Austria, roughly the size of South Carolina, is divided into nine provinces. Separated by mountains in most cases, these nine regions have developed distinct personalities. Because three quarters of the country consists of mountainous areas where few people live, it is a land whose eight million people live mostly in the cities and towns. One-fifth of the total population lives in Vienna, the capital.
Austria shares borders with eight countries: to the west are Switzerland and Liechtenstein; to the north are Germany and the Czech Republic; to the east are Slovakia and Hungary; to the south are Italy and Slovenia. The Alps are located in the western and southern half of the country. Some mountains are actually glaciers and people ski on the glacier slopes as late as mid-June. Austria's highest peak, the Grossglockner (12,457 feet) is located in Hohe Tauern National Park, a wilderness that spreads over three provinces.
As mountainous as Austria is, valleys and alpine passes make domestic travel possible. The Brenner Pass, a gap in the Alps, has a high-speed railroad running through it that links Austria to Italy in the southwest. The beautiful Danube River, running west to east along the northern half of the country, is Europe's superhighway for boat traffic. The Danube begins in the Black Forest in Germany and flows 1,777 miles into the Black Sea, making it Europe's second longest river.
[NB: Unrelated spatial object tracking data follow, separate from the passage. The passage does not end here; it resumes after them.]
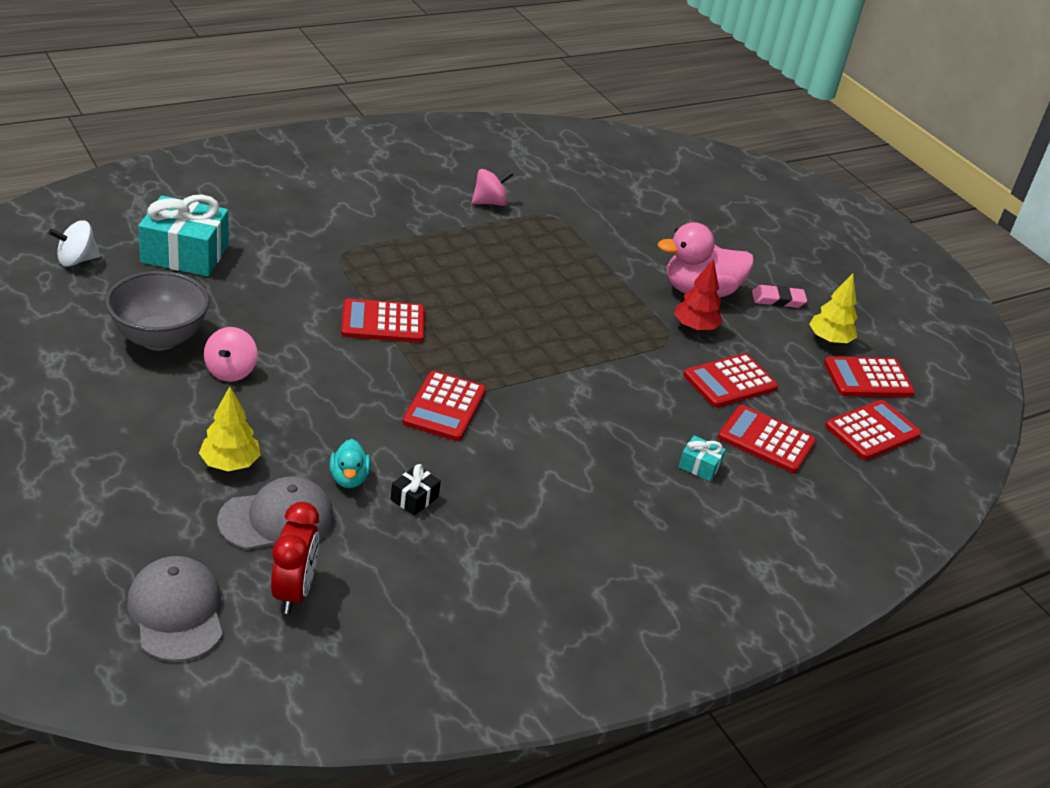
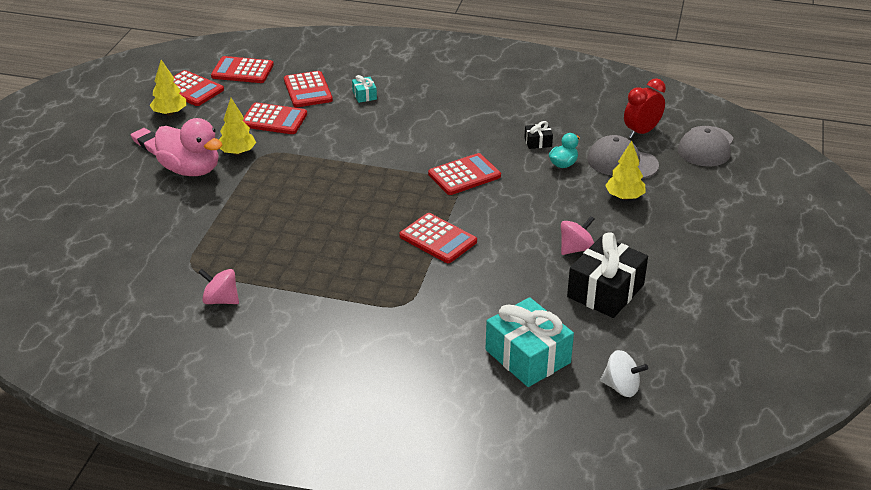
camera: 130 degrees left, 0 degrees up
grey bowl [105,271,210,351] -> black gift [567,232,648,318]
red tree [674,259,723,331] -> yellow tree [219,98,256,155]

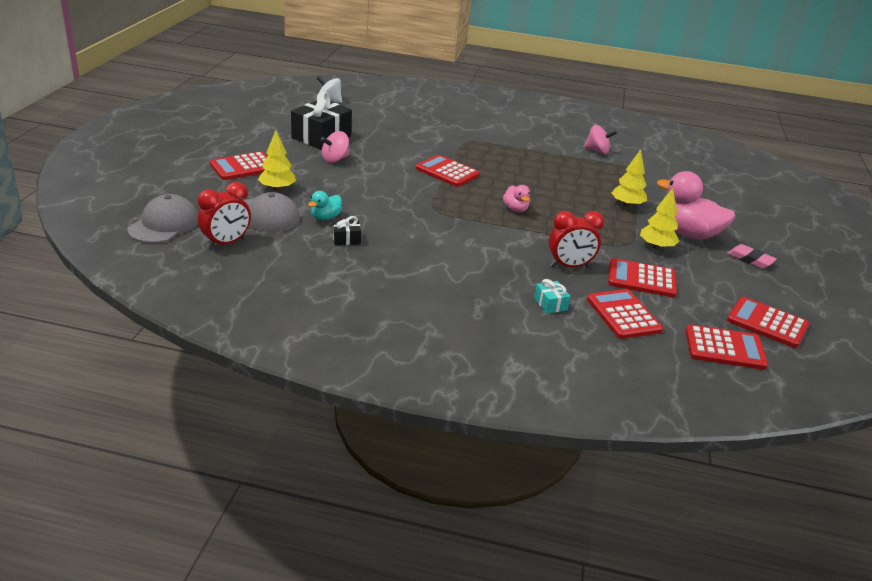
camera: 175 degrees right, 5 degrees down
yellow tree [149,60,186,116] -> yellow tree moved to [611,149,647,207]
red calculator [428,153,501,195] -> red calculator moved to [210,151,267,180]
turquoise gift [486,297,574,387] -> none
none -> pink duck [503,185,530,212]
none -> red clock [549,211,604,267]

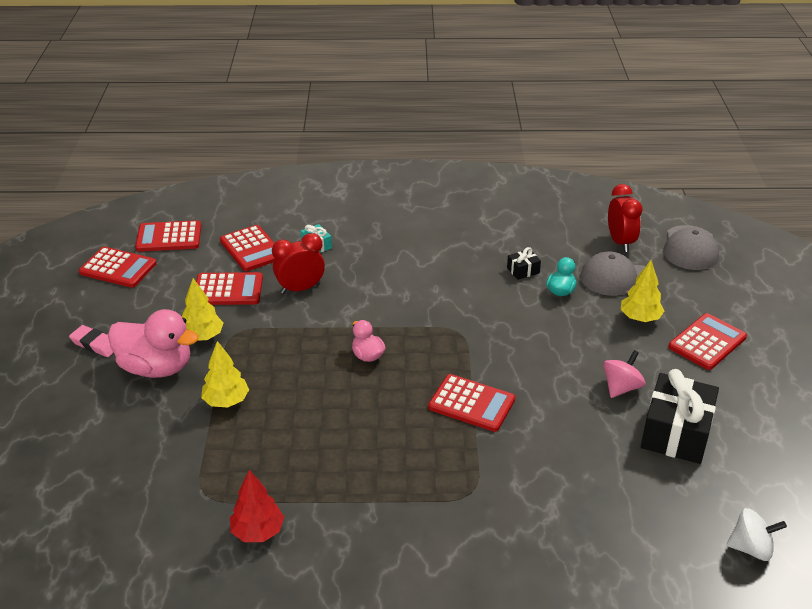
camera: 170 degrees right, 5 degrees up
red clock [198,182,251,249] -> red clock turned 135 degrees clockwise [608,184,642,252]
pink spinning top [584,125,617,154] -> red tree [230,470,284,542]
About 35,000 miles of hiking trails wind throughout the Austrian landscape. Hikers don't hesitate to set out on treks that take two days or more. Huge wilderness areas are left undisturbed because the government has set them aside as national parks. Due to careful conservation measures, Austria's wildlife are healthy and their numbers are increasing. The people of Rust have had a special relationship with the storks that come every May from North Africa to return to this little town on the Neusiedler Lake. Nearly every house on Rust's main street has a stork's nest in its chimney. Every year, the huge storks have flown more than a 1,000 miles yet each stork returns to the same house and reclaims the same chimney nest that it had the previous year. Homeowners in Rust recognize their own storks and regard them as old friends. The mother stork lays her eggs, and in September the whole family returns to North Africa. They will all return the next year.